### DATA EXTRACTS

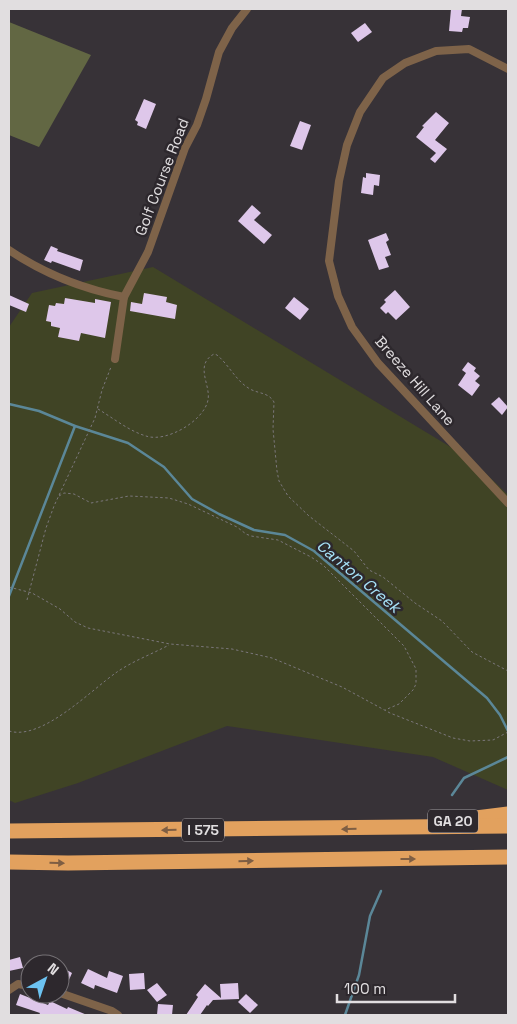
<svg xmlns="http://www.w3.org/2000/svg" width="517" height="1024" font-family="'Space Grotesk',sans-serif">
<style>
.green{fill:#404425}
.forest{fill:#626743}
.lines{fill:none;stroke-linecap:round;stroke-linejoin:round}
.stream{stroke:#5b8798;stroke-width:2.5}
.building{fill:#dec7ea}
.path{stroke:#7b777b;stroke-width:1;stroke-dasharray:2.5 2.5;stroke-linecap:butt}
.street{stroke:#7e6349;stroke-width:8}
.highway{stroke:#e2a15e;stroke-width:15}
.oneway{fill:#7e5e43}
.labels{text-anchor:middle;stroke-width:5;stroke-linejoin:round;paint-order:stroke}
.shield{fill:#2d282d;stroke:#aba7aa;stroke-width:1}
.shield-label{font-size:14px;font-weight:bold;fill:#e1dee0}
.street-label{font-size:15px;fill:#e1dee0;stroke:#2d282d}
.water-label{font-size:16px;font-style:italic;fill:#a7e2f8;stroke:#2d282d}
</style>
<rect width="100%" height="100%" fill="#373237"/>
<!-- green -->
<polygon class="green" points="153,267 472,460 508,495 508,790 433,757 227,726 78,783 15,803 9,800 9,327 32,293"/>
<!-- forest -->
<polygon class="forest" points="9,22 91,55 39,147 9,135"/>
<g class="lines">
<!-- stream -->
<g class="stream">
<polyline points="9,404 39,411 75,426 128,443 164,467 192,499 219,514 254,530 285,535 314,551 487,698 500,715 508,731"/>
<polyline points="9,596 75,426"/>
<polyline points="452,795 464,778 508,757"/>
<polyline points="345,1015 359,975 370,916 381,891"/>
</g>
</g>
<!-- building -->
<g class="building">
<polygon points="451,9 462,9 461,16 470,17 468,28 463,28 462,32 449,31"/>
<polygon points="365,23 372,32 358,42 351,33"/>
<polygon points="144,99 156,104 146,129 137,125 138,122 135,120"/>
<polygon points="436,112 449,123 435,140 447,149 435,163 430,159 436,153 416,137 424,127 422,126"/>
<polygon points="300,121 311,125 302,150 290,146"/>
<polygon points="366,173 380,175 379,186 374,185 373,195 361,193 363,177 366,178"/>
<polygon points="252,205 261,213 254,220 272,235 264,244 238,221"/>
<polygon points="386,233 389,240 386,242 391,255 385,257 389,267 379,270 368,240"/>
<polygon points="51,246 58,249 57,251 83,260 80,271 52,261 51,263 44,260"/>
<polygon points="395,290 410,307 396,320 388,312 386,314 380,308 386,302 384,300"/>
<polygon points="144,293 167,297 166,302 177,305 175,319 130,311 131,302 142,304"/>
<polygon points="9,295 29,304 26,312 9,305"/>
<polygon points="294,297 309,309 300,320 285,308"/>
<polygon points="65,298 95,303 95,299 111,302 105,338 81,333 79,341 58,337 60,328 51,326 51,322 46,321 49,305 55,306 56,303 64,304"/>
<polygon points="468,362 476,368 474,371 480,376 475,381 480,385 472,396 458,385 466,373 462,370"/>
<polygon points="499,397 508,407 502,415 491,404"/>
<polygon points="20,957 23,968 9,971 9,960"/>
<polygon points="60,966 72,973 68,982 60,978"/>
<polygon points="88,969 107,978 109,971 123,976 117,993 95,985 94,989 81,983"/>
<polygon points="144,973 145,989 130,990 129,974"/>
<polygon points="157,983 167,995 157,1002 147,990"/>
<polygon points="238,983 239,999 213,1000 208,1006 207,1005 200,1015 186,1015 198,997 196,995 205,984 221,998 220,984"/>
<polygon points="20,994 48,1005 50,1001 67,1009 68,1007 87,1015 39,1015 40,1013 16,1005"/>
<polygon points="246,994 258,1005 250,1013 238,1002"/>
<polygon points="158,1004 173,1005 172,1015 157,1015"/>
</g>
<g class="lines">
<!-- path -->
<g class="path">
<path d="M98,409C113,418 129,431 146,436C166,443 204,421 208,400C211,385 194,365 214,354L217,355C229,365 236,381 250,389C259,394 268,392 274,402L273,429L277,471L279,481L288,496L309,516L354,551L369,570L383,577L415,603L442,621L472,652L508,671"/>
<polyline points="59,496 64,493 74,494 91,503 129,496 169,498 188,504 237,527 246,534 251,536 278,540 311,557 323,565 404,646 416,669 416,684 413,690 399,704 385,710"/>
<polyline points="9,587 32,593 60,609 75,622 88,628 170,644 232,649 272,658 342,687 390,713 453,738 470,741 493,740 508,732"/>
<polyline points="27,600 46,528 54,506 95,418 102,390 111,367"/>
<path d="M9,731C42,741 91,690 117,672C133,661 152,654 169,645"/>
</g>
<!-- street -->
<g class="street">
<polyline points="508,69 469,49 436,51 405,63 383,78 360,112 347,145 339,181 329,261 338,296 352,327 378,363 508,503"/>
<path d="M9,250C43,273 83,289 124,297"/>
<polyline points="115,359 124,297 148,252 185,148 197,125 206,99 219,52 232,28 247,9"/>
<polyline points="9,990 18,984 30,986"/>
<polyline points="60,993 112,1011 118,1015"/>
</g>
<!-- highway -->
<g class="highway">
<polyline points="476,818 508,814"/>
<polyline points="9,831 508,826"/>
<polyline points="9,862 68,863 508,857"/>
</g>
</g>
<!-- one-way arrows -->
<defs><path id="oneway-solid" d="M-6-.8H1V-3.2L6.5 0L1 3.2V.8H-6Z" transform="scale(1.25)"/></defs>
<g class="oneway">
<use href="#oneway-solid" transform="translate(349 829) rotate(179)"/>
<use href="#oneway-solid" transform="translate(169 830) rotate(179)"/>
<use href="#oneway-solid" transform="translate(408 859)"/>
<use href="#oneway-solid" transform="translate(246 861) rotate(-1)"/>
<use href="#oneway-solid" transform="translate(57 863) rotate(1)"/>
</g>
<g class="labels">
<!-- shield labels -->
<g class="shield">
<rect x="428" y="809.5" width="50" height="23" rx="4"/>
<rect x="182" y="818.5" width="42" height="23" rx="4"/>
</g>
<g class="shield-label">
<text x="453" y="826">GA 20</text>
<text x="203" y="835">I 575</text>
</g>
<!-- street labels -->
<g class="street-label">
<text transform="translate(162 177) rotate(-69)" y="5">Golf Course Road</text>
<text transform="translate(415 381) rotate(49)" y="5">Breeze Hill Lane</text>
</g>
<!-- water labels -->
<g class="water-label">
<text transform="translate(359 576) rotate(40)" y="6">Canton Creek</text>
</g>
</g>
<!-- border -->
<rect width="517" height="1024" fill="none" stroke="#e1dee0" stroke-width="20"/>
<!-- north arrow -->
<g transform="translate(45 979) rotate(40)"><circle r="24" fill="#2d282d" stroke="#757175"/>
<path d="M0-4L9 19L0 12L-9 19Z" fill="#6cc3f2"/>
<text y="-8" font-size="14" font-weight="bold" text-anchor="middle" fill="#e1dee0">N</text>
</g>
<!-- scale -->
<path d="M337 994v8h118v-8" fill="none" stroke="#e1dee0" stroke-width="2.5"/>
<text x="344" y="994" font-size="15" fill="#e1dee0" stroke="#2d282d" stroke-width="4" paint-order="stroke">100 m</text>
</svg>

######

• _TASK INSTRUCTIONS_: Leave the images out and transcribe the remaining data above word for word.

• _ANSWER AREA_:
<svg xmlns="http://www.w3.org/2000/svg" width="517" height="1024" font-family="'Space Grotesk',sans-serif">
<style>
.green{fill:#404425}
.forest{fill:#626743}
.lines{fill:none;stroke-linecap:round;stroke-linejoin:round}
.stream{stroke:#5b8798;stroke-width:2.5}
.building{fill:#dec7ea}
.path{stroke:#7b777b;stroke-width:1;stroke-dasharray:2.5 2.5;stroke-linecap:butt}
.street{stroke:#7e6349;stroke-width:8}
.highway{stroke:#e2a15e;stroke-width:15}
.oneway{fill:#7e5e43}
.labels{text-anchor:middle;stroke-width:5;stroke-linejoin:round;paint-order:stroke}
.shield{fill:#2d282d;stroke:#aba7aa;stroke-width:1}
.shield-label{font-size:14px;font-weight:bold;fill:#e1dee0}
.street-label{font-size:15px;fill:#e1dee0;stroke:#2d282d}
.water-label{font-size:16px;font-style:italic;fill:#a7e2f8;stroke:#2d282d}
</style>
<rect width="100%" height="100%" fill="#373237"/>
<!-- green -->
<polygon class="green" points="153,267 472,460 508,495 508,790 433,757 227,726 78,783 15,803 9,800 9,327 32,293"/>
<!-- forest -->
<polygon class="forest" points="9,22 91,55 39,147 9,135"/>
<g class="lines">
<!-- stream -->
<g class="stream">
<polyline points="9,404 39,411 75,426 128,443 164,467 192,499 219,514 254,530 285,535 314,551 487,698 500,715 508,731"/>
<polyline points="9,596 75,426"/>
<polyline points="452,795 464,778 508,757"/>
<polyline points="345,1015 359,975 370,916 381,891"/>
</g>
</g>
<!-- building -->
<g class="building">
<polygon points="451,9 462,9 461,16 470,17 468,28 463,28 462,32 449,31"/>
<polygon points="365,23 372,32 358,42 351,33"/>
<polygon points="144,99 156,104 146,129 137,125 138,122 135,120"/>
<polygon points="436,112 449,123 435,140 447,149 435,163 430,159 436,153 416,137 424,127 422,126"/>
<polygon points="300,121 311,125 302,150 290,146"/>
<polygon points="366,173 380,175 379,186 374,185 373,195 361,193 363,177 366,178"/>
<polygon points="252,205 261,213 254,220 272,235 264,244 238,221"/>
<polygon points="386,233 389,240 386,242 391,255 385,257 389,267 379,270 368,240"/>
<polygon points="51,246 58,249 57,251 83,260 80,271 52,261 51,263 44,260"/>
<polygon points="395,290 410,307 396,320 388,312 386,314 380,308 386,302 384,300"/>
<polygon points="144,293 167,297 166,302 177,305 175,319 130,311 131,302 142,304"/>
<polygon points="9,295 29,304 26,312 9,305"/>
<polygon points="294,297 309,309 300,320 285,308"/>
<polygon points="65,298 95,303 95,299 111,302 105,338 81,333 79,341 58,337 60,328 51,326 51,322 46,321 49,305 55,306 56,303 64,304"/>
<polygon points="468,362 476,368 474,371 480,376 475,381 480,385 472,396 458,385 466,373 462,370"/>
<polygon points="499,397 508,407 502,415 491,404"/>
<polygon points="20,957 23,968 9,971 9,960"/>
<polygon points="60,966 72,973 68,982 60,978"/>
<polygon points="88,969 107,978 109,971 123,976 117,993 95,985 94,989 81,983"/>
<polygon points="144,973 145,989 130,990 129,974"/>
<polygon points="157,983 167,995 157,1002 147,990"/>
<polygon points="238,983 239,999 213,1000 208,1006 207,1005 200,1015 186,1015 198,997 196,995 205,984 221,998 220,984"/>
<polygon points="20,994 48,1005 50,1001 67,1009 68,1007 87,1015 39,1015 40,1013 16,1005"/>
<polygon points="246,994 258,1005 250,1013 238,1002"/>
<polygon points="158,1004 173,1005 172,1015 157,1015"/>
</g>
<g class="lines">
<!-- path -->
<g class="path">
<path d="M98,409C113,418 129,431 146,436C166,443 204,421 208,400C211,385 194,365 214,354L217,355C229,365 236,381 250,389C259,394 268,392 274,402L273,429L277,471L279,481L288,496L309,516L354,551L369,570L383,577L415,603L442,621L472,652L508,671"/>
<polyline points="59,496 64,493 74,494 91,503 129,496 169,498 188,504 237,527 246,534 251,536 278,540 311,557 323,565 404,646 416,669 416,684 413,690 399,704 385,710"/>
<polyline points="9,587 32,593 60,609 75,622 88,628 170,644 232,649 272,658 342,687 390,713 453,738 470,741 493,740 508,732"/>
<polyline points="27,600 46,528 54,506 95,418 102,390 111,367"/>
<path d="M9,731C42,741 91,690 117,672C133,661 152,654 169,645"/>
</g>
<!-- street -->
<g class="street">
<polyline points="508,69 469,49 436,51 405,63 383,78 360,112 347,145 339,181 329,261 338,296 352,327 378,363 508,503"/>
<path d="M9,250C43,273 83,289 124,297"/>
<polyline points="115,359 124,297 148,252 185,148 197,125 206,99 219,52 232,28 247,9"/>
<polyline points="9,990 18,984 30,986"/>
<polyline points="60,993 112,1011 118,1015"/>
</g>
<!-- highway -->
<g class="highway">
<polyline points="476,818 508,814"/>
<polyline points="9,831 508,826"/>
<polyline points="9,862 68,863 508,857"/>
</g>
</g>
<!-- one-way arrows -->
<defs><path id="oneway-solid" d="M-6-.8H1V-3.2L6.5 0L1 3.2V.8H-6Z" transform="scale(1.25)"/></defs>
<g class="oneway">
<use href="#oneway-solid" transform="translate(349 829) rotate(179)"/>
<use href="#oneway-solid" transform="translate(169 830) rotate(179)"/>
<use href="#oneway-solid" transform="translate(408 859)"/>
<use href="#oneway-solid" transform="translate(246 861) rotate(-1)"/>
<use href="#oneway-solid" transform="translate(57 863) rotate(1)"/>
</g>
<g class="labels">
<!-- shield labels -->
<g class="shield">
<rect x="428" y="809.5" width="50" height="23" rx="4"/>
<rect x="182" y="818.5" width="42" height="23" rx="4"/>
</g>
<g class="shield-label">
<text x="453" y="826">GA 20</text>
<text x="203" y="835">I 575</text>
</g>
<!-- street labels -->
<g class="street-label">
<text transform="translate(162 177) rotate(-69)" y="5">Golf Course Road</text>
<text transform="translate(415 381) rotate(49)" y="5">Breeze Hill Lane</text>
</g>
<!-- water labels -->
<g class="water-label">
<text transform="translate(359 576) rotate(40)" y="6">Canton Creek</text>
</g>
</g>
<!-- border -->
<rect width="517" height="1024" fill="none" stroke="#e1dee0" stroke-width="20"/>
<!-- north arrow -->
<g transform="translate(45 979) rotate(40)"><circle r="24" fill="#2d282d" stroke="#757175"/>
<path d="M0-4L9 19L0 12L-9 19Z" fill="#6cc3f2"/>
<text y="-8" font-size="14" font-weight="bold" text-anchor="middle" fill="#e1dee0">N</text>
</g>
<!-- scale -->
<path d="M337 994v8h118v-8" fill="none" stroke="#e1dee0" stroke-width="2.5"/>
<text x="344" y="994" font-size="15" fill="#e1dee0" stroke="#2d282d" stroke-width="4" paint-order="stroke">100 m</text>
</svg>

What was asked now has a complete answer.